Heart and Vascular

Atrial fibrillation or “afib,” is a quivering or irregular heartbeat that can lead to blood clots, stroke and heart failure and a shortened life span.

On the east coast, and in eastern North Carolina specifically, we frequently see many of the risk factors that can cause afib.

Dr. Adam Clark, cardiologist and director of the Cardiac Electrophysiology Lab at ECU Health Medical Center (VMC), discussed this prevalent issue in a recent radio interview.

He said the most potent and unchangeable risk factor for afib is age. Other risk factors include high blood pressure, sleep apnea, underlying heart disease, and other chronic conditions including thyroid problems, diabetes and asthma. The most important modifiable risk factor for afib is obesity and sleep apnea.

“Afib increases the risk of hospitalization, death and heart failure,” Dr. Clark said. “If the heart rate is not controlled, it can lead to heart failure. It increases the risk of stroke and causes one in seven strokes and increases your stroke risk by four to five times.”

Dr. Clark said the entire east coast and the Midwest have the highest rates of afib in the country and the world. In eastern North Carolina, we are at particular risk for a number of reasons, including a population with higher rates of obesity, hypertension and diabetes.

Knowing the signs of afib is important to identifying the disease as early as possible.

“The most common signs of afib are an irregular heartbeat, palpitations of the heart, lightheadedness, extreme fatigue, shortness of breath and chest pain,” Dr. Clark said.

Dr. Clark said the main test to identify afib is a simple AKG or Electrocardiogram which your primary care provider can take. There are wearable and implantable monitors that can monitor your heartbeat for years at a time as well. Screenings for afib often are what he calls “opportunistic screening.”
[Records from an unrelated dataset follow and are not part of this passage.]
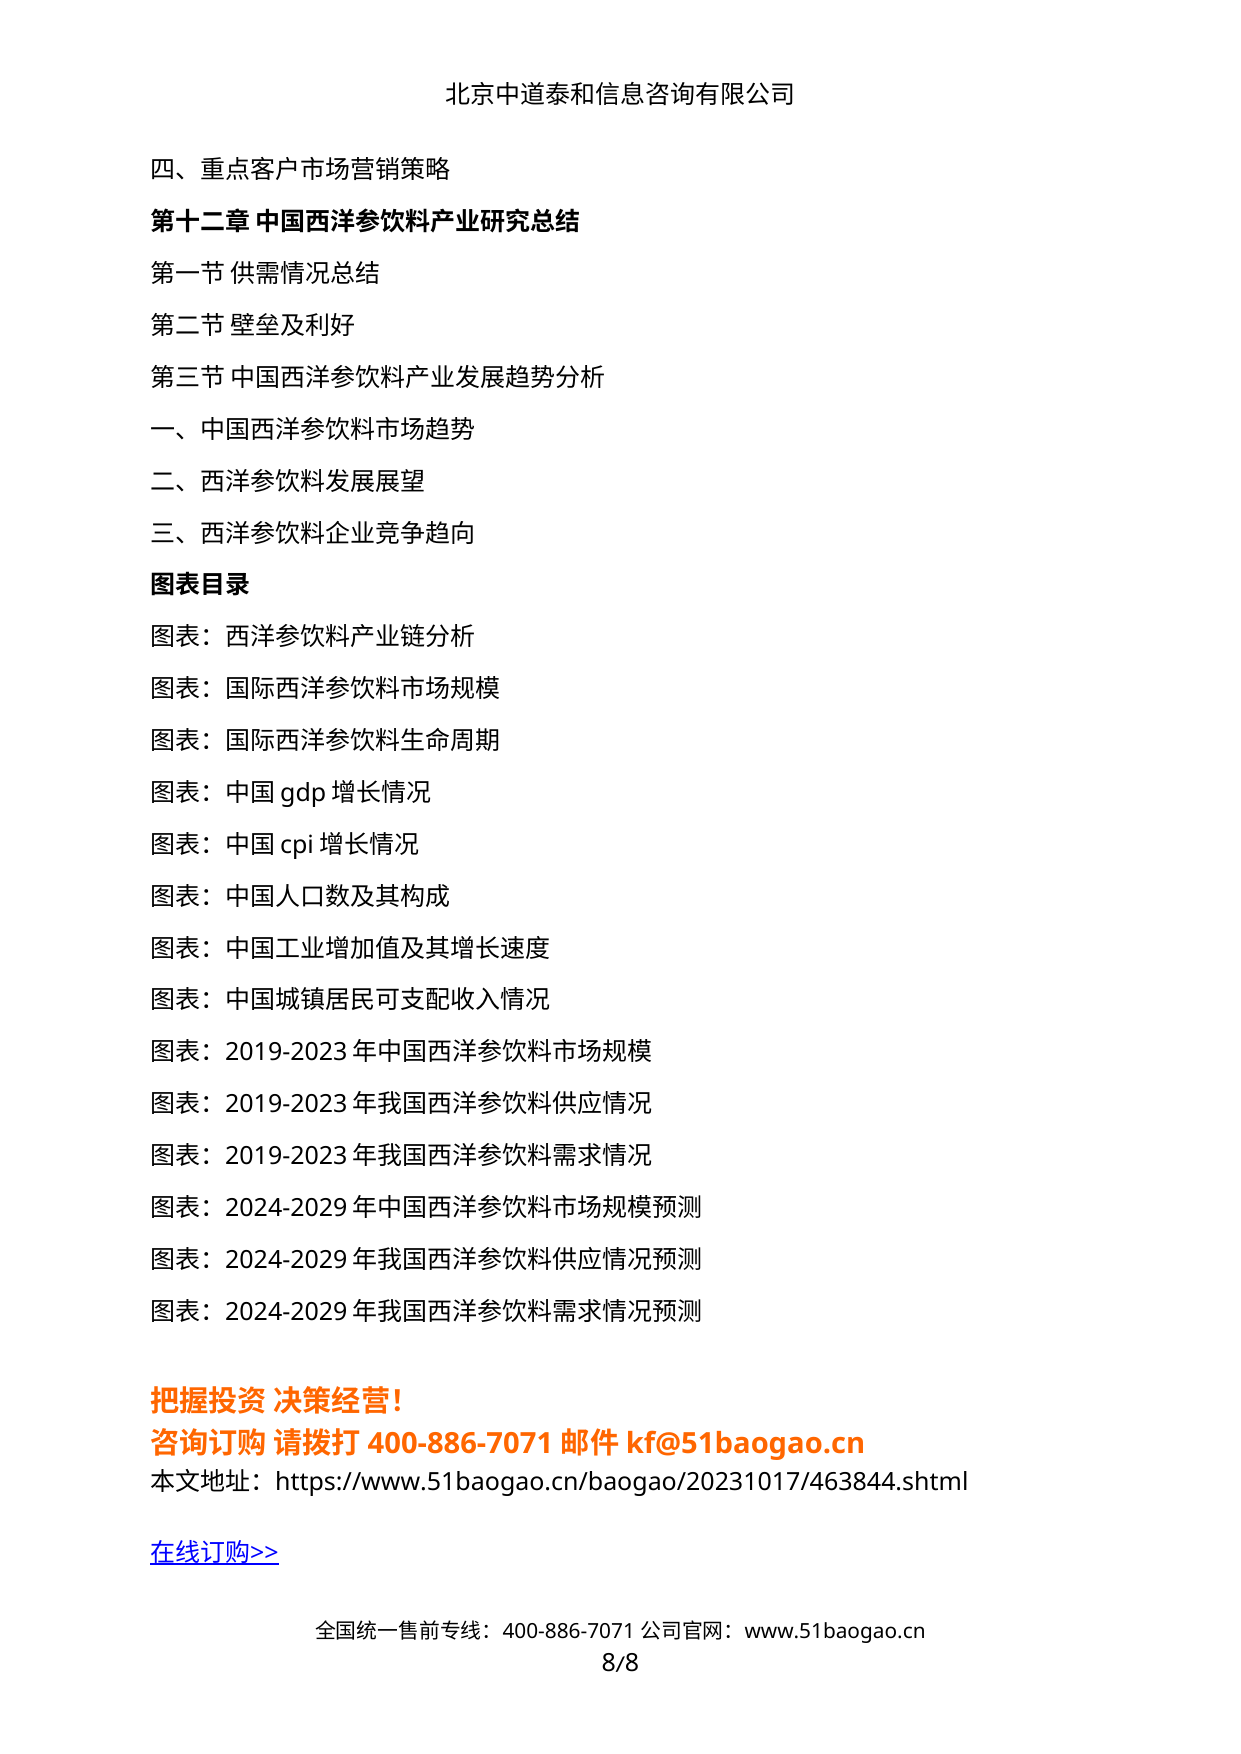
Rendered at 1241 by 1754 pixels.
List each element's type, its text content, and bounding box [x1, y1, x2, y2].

text 图表目录 [150, 565, 1090, 601]
text 第三节 中国西洋参饮料产业发展趋势分析 [150, 357, 1090, 394]
text 图表：2024-2029年我国西洋参饮料需求情况预测 [150, 1291, 1090, 1327]
text 四、重点客户市场营销策略 [150, 150, 1090, 186]
text 图表：国际西洋参饮料市场规模 [150, 669, 1090, 705]
text 三、西洋参饮料企业竞争趋向 [150, 513, 1090, 549]
text 图表：中国人口数及其构成 [150, 876, 1090, 912]
text 一、中国西洋参饮料市场趋势 [150, 409, 1090, 446]
text 第一节 供需情况总结 [150, 254, 1090, 290]
text 图表：中国gdp增长情况 [150, 772, 1090, 809]
text 图表：中国城镇居民可支配收入情况 [150, 980, 1090, 1016]
text 图表：西洋参饮料产业链分析 [150, 617, 1090, 653]
text 图表：国际西洋参饮料生命周期 [150, 721, 1090, 757]
text 图表：中国工业增加值及其增长速度 [150, 928, 1090, 964]
text 第二节 壁垒及利好 [150, 306, 1090, 342]
text 把握投资 决策经营！咨询订购 请拨打 400-886-7071 邮件 kf@51baogao.cn本文地址：https://www.51baogao.cn/baogao/20231017/463844.shtml [150, 1343, 1090, 1498]
text 图表：2019-2023年我国西洋参饮料需求情况 [150, 1136, 1090, 1172]
text 图表：2019-2023年我国西洋参饮料供应情况 [150, 1084, 1090, 1120]
text 图表：2019-2023年中国西洋参饮料市场规模 [150, 1032, 1090, 1068]
text 在线订购>> [150, 1498, 1090, 1568]
text 第十二章 中国西洋参饮料产业研究总结 [150, 202, 1090, 238]
text 二、西洋参饮料发展展望 [150, 461, 1090, 497]
text 图表：2024-2029年中国西洋参饮料市场规模预测 [150, 1187, 1090, 1224]
text 图表：中国cpi增长情况 [150, 824, 1090, 861]
text 图表：2024-2029年我国西洋参饮料供应情况预测 [150, 1239, 1090, 1276]
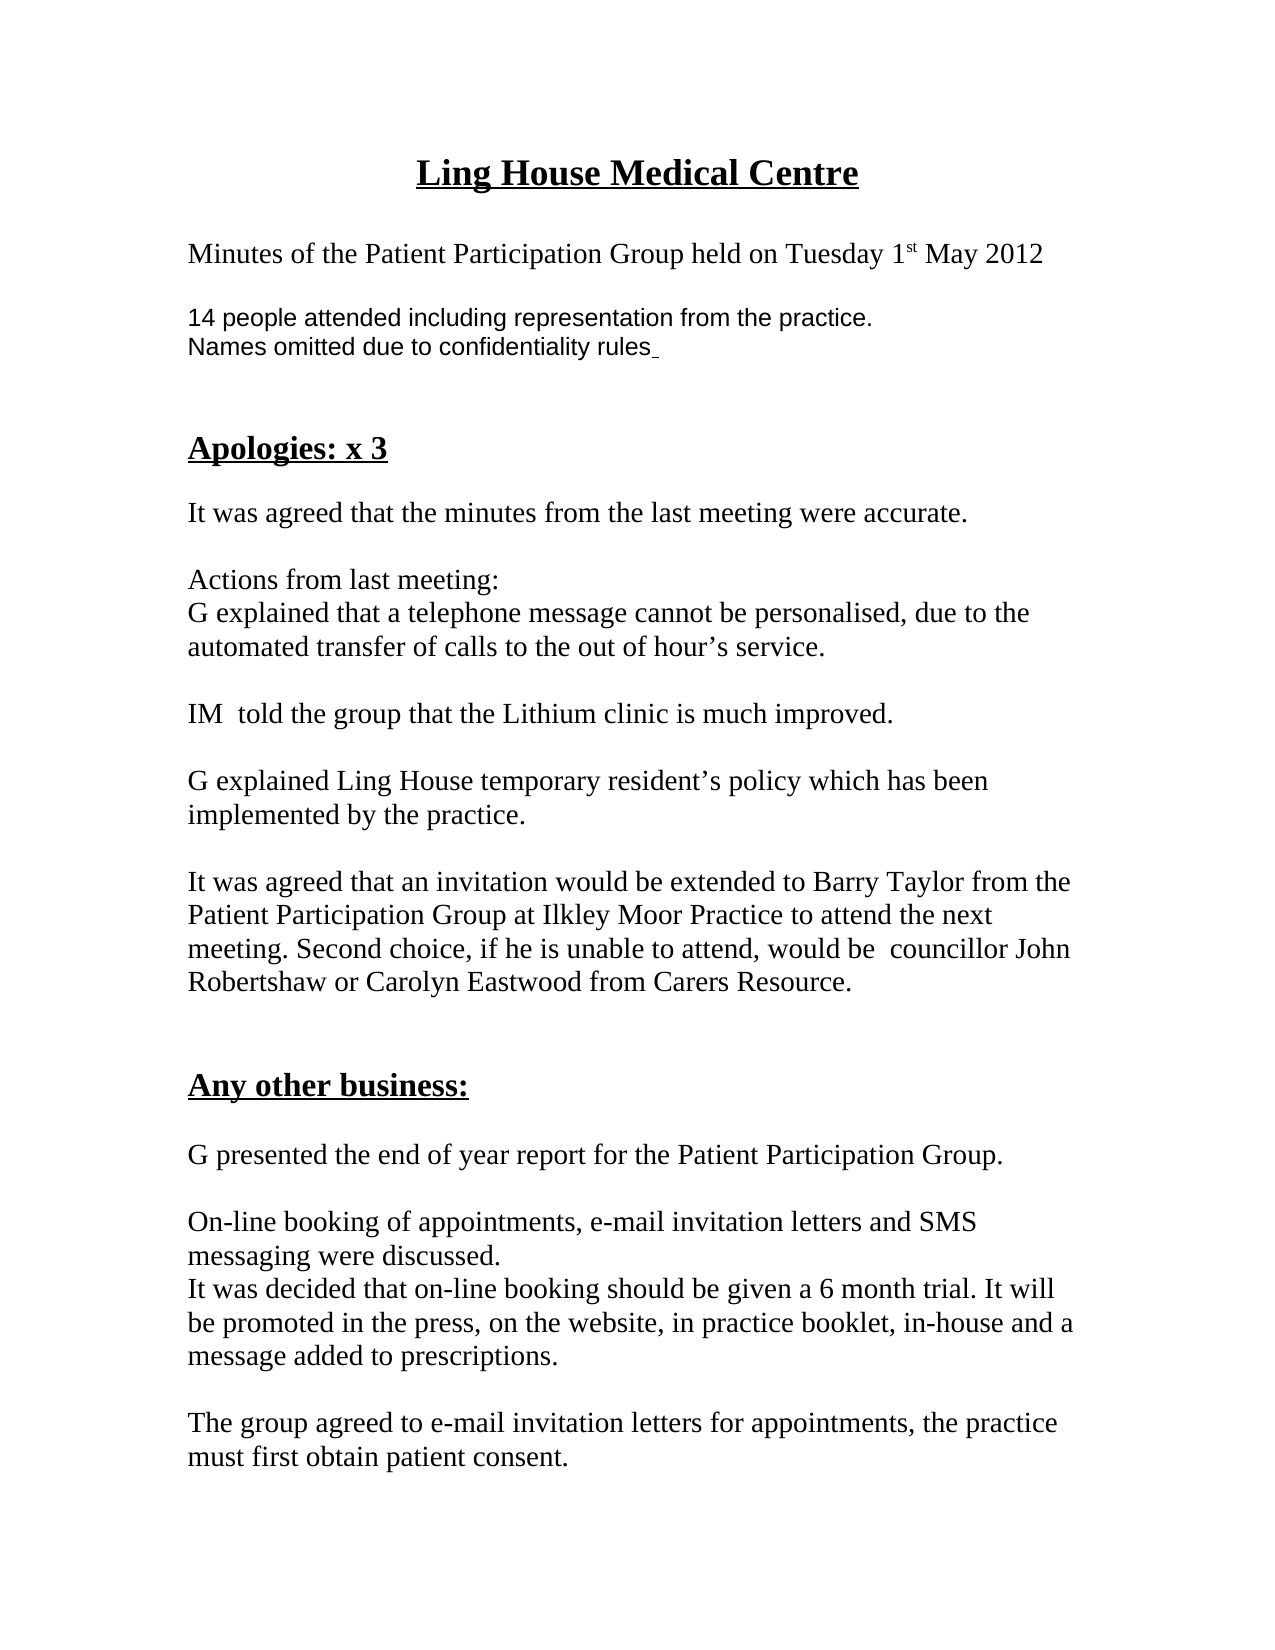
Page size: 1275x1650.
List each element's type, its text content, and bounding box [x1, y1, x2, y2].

text The group agreed to e-mail invitation letters for appointments, the practice must first obtain patient consent. [187, 1405, 1087, 1472]
text G explained that a telephone message cannot be personalised, due to the automated transfer of calls to the out of hour’s service. [187, 596, 1087, 663]
text G presented the end of year report for the Patient Participation Group. [187, 1137, 1087, 1171]
text Any other business: [187, 1065, 1087, 1103]
text Minutes of the Patient Participation Group held on Tuesday 1st May 2012 [187, 236, 1087, 270]
text It was decided that on-line booking should be given a 6 month trial. It will be promoted in the press, on the website, in practice booklet, in-house and a message added to prescriptions. [187, 1271, 1087, 1372]
text It was agreed that an invitation would be extended to Barry Taylor from the Patient Participation Group at Ilkley Moor Practice to attend the next meeting. Second choice, if he is unable to attend, would be councillor John Robertshaw or Carolyn Eastwood from Carers Resource. [187, 864, 1087, 998]
text Ling House Medical Centre [187, 150, 1087, 193]
text 14 people attended including representation from the practice. [187, 303, 1087, 332]
text Apologies: x 3 [187, 428, 1087, 466]
text G explained Ling House temporary resident’s policy which has been implemented by the practice. [187, 763, 1087, 830]
text On-line booking of appointments, e-mail invitation letters and SMS messaging were discussed. [187, 1204, 1087, 1271]
text IM told the group that the Lithium clinic is much improved. [187, 696, 1087, 730]
text Actions from last meeting: [187, 562, 1087, 596]
text Names omitted due to confidentiality rules [187, 332, 1087, 361]
text It was agreed that the minutes from the last meeting were accurate. [187, 495, 1087, 528]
“This means when you go in for your regular check with your primary care physician, they feel your pulse and listen to your heart,” Dr. Clark said. “If it’s irregular, they’ll get an EKG. This should be done in every patient over 65.”

Dr. Clark said limiting your risk factors is the most important thing you can do to avoid afib, including blood pressure control, staying active, managing sleep apnea and limiting alcohol intake. He added that half of afib is asymptomatic and even without feeling it, your stroke risk can be significantly increased. Talk to your doctor about screening for afib.

VMC joins TAKEHeart program to expand access to cardiac rehabilitation services

VMC is participating in TAKEHeart, a national initiative funded by the Agency for Healthcare Research and Quality, to make a positive impact on the lives of patients by encouraging greater participation in cardiac rehabilitation. The initiative will help easily connect patients with cardiac rehabilitations services to improve their heart health and reduce the risk of future heart issues. As a TAKEHeart partner, VMC cardiac and pulmonary team members will receive advanced training, coaching and technical support as well as shared learning about cardiac rehabilitation best practices.

“Patients are more likely to survive an acute heart episode when they engage in cardiac rehabilitation,” said Stacey Greenway, director of cardiovascular disease management programs at VMC. “We know that only a small percentage of patients complete cardiac rehabilitation. Participating in TAKEHeart means bringing best practices and strategies in cardiac rehabilitation to Vidant and eastern North Carolina to improve outcomes for patients suffering from a cardiac episode.”